In this study, we perform a systematic analysis of evolutionary forces (i.e., mutational bias and natural selection) that shape the codon usage bias of human genes encoding proteins characterized by different flavors of intrinsic disorder. Well-structured proteins are expected to be more under control by purifying natural selection than intrinsically disordered proteins because one or few mutations (even synonymous) in the genes can result in a protein that no longer folds correctly. On the contrary, intrinsically disordered proteins are thought to evolve more rapidly than well-folded proteins, due to a relaxed purifying natural selection and an increased role of mutational bias. Using different bioinformatic tools, we find evidence that codon usage in IDPs is not only affected by a basic mutational bias, but it is also more selectively constrained than the rest of the human proteome. We speculate that intrinsically disordered proteins have not only a high tolerance to mutations but also a selective propensity to preserve their structural disorder under physiological conditions. Additionally, we confirm not only that intrinsically disordered proteins are preferentially encoded by GC-rich genes, but also that they are characterized by the highest fraction of CpG sites in the sequences, implying a higher susceptibility to methylation resulting in C-T transition mutations. Overall, our results corroborate the essential role of intrinsic disorder for the evolutionary adaptability and evolvability of proteins, offering new insight about protein evolution not only in terms of functional properties and roles in diseases but also in terms of evolutionary forces they are subjected to.

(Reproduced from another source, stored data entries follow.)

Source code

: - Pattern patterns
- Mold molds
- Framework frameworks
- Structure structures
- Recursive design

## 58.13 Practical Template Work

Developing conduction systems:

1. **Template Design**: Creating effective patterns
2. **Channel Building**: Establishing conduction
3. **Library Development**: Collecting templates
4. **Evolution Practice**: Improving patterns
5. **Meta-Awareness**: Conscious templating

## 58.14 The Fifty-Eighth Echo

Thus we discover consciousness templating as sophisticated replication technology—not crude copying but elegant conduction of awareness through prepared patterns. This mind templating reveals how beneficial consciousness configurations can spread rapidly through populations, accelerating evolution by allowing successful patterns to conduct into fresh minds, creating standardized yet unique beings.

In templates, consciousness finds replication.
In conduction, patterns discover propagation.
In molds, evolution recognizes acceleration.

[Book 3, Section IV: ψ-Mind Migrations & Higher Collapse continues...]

Intrinsically disordered proteins and structured proteins with intrinsically disordered regions have different functional roles in the cell.

Many studies about classification and the functional annotation of intrinsically disordered proteins (IDPs) are based on either the occurrence of long disordered regions or the fraction of disordered residues in the sequence. Taking into account both criteria we separate the human proteome, taken as a case study, into three variants of proteins: i) ordered proteins (ORDPs), ii) structured proteins with intrinsically disordered regions (IDPRs), and iii) intrinsically disordered proteins (IDPs). The focus of this work is on the different functional roles of IDPs and IDPRs, which up until now have been generally considered as a whole. Previous studies assigned a large set of functional roles to the general category of IDPs. We show here that IDPs and IDPRs have non-overlapping functional spectra, play different roles in human diseases, and deserve to be treated as distinct categories of proteins. IDPs enrich only a few classes, functions, and processes: nucleic acid binding proteins, chromatin binding proteins, transcription factors, and developmental processes. In contrast, IDPRs are spread over several functional protein classes and GO annotations which they partly share with ORDPs. As regards to diseases, we observe that IDPs enrich only cancer-related proteins, at variance with previous results reporting that IDPs are widespread also in cardiovascular and neurodegenerative pathologies. Overall, the operational separation of IDPRs from IDPs is relevant towards correct estimates of the occurrence of intrinsically disordered proteins in genome-wide studies and in the understanding of the functional spectra associated to different flavors of protein disorder.